There’s simply no two ways about it. This Macallan holds its own and stands on its own two feet, needing no competition as a measuring stick to assert its value. This is a damn good malt. Overpowered and bursting at the seams with flavor, this is a whisky for snowy winter eves and late summer nights. Fortunately…we have stunning examples of both in Western Canada, so there is no shortage of excuses to tip the bottle. Not that I ever need an excuse to justify indulgence in that aural beauty of the pop of a cork from a bottle of single malt.
First things first…extra points for the absolutely sparkling clean Oloroso. Love ’em or hate ’em, you have to concede that Macallan get some truly pristine sherry casks to work with.
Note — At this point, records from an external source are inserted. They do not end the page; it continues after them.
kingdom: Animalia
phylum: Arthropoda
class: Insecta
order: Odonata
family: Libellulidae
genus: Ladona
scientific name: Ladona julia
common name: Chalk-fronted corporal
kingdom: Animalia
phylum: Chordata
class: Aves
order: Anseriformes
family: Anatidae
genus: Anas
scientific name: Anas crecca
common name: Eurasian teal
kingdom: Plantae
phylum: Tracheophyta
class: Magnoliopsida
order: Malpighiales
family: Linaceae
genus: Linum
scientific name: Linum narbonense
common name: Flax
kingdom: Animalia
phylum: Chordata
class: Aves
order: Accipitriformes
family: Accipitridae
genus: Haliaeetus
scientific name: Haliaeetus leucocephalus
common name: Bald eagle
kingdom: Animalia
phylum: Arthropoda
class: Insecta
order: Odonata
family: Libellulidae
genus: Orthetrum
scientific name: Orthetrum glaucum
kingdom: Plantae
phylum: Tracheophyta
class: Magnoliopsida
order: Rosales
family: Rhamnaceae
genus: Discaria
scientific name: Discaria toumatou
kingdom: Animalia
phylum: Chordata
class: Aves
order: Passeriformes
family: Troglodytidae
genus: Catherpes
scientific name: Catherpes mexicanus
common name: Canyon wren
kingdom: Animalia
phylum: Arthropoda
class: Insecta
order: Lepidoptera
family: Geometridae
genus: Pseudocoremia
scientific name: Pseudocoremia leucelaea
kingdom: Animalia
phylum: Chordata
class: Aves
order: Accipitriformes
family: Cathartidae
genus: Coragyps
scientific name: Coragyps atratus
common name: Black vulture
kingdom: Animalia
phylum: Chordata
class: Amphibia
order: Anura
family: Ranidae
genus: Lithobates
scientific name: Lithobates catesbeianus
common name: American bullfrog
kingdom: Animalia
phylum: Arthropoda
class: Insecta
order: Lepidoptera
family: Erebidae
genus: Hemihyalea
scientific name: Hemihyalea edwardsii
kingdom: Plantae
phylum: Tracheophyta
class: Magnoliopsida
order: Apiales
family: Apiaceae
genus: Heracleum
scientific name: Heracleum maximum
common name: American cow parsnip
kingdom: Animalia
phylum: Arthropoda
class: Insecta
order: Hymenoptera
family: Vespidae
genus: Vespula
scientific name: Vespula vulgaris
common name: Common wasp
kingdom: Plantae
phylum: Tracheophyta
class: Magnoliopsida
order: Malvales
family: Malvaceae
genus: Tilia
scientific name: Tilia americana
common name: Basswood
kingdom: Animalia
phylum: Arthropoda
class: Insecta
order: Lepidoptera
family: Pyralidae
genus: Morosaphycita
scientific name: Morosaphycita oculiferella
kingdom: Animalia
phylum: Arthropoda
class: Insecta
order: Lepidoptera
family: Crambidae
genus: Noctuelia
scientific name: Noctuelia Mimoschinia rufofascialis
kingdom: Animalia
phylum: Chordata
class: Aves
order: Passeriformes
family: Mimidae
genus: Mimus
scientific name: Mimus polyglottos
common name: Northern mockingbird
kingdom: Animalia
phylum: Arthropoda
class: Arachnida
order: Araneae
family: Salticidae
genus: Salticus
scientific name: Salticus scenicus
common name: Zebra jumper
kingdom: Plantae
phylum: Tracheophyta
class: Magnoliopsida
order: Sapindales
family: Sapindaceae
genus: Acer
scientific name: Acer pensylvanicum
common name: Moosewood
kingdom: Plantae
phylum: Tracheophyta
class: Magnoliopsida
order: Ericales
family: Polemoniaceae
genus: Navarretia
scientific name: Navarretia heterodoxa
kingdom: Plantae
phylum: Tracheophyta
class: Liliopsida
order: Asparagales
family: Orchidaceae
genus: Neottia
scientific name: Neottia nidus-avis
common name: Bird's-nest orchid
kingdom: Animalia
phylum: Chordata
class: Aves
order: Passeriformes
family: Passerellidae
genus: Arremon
The inherent perks in having direct linkages to their own bodegas in Spain, I suppose.
Snug in that nest of comforting sherry are deep dark vanilla, toffee and chewy dried fruits. Fresh fruits, by way of black cherry and concorde grapes. The nose alone sets my mouth to watering, with its heavy array of branch-bending juicy tree fruits. Darker nuances like chocolate and shredded tobacco as well.
The palate is chewy and rich in spicy sherry notes of rum-soaked fruit, citrus and vanilla extract. Some sort of caramel/toffee warmth and cocoa meet pleasant oaky charm.
One of my favorite Macallan’s, to be certain, and a good go-to when it is one of those ‘sweet tooth’ evenings. This Macallan, I believe, was bottled for Canada (or maybe North America…can’t remember exactly what I had heard), and sadly is to become obsolete if rumours are to be believed. Snatch up a bottle or three while you can.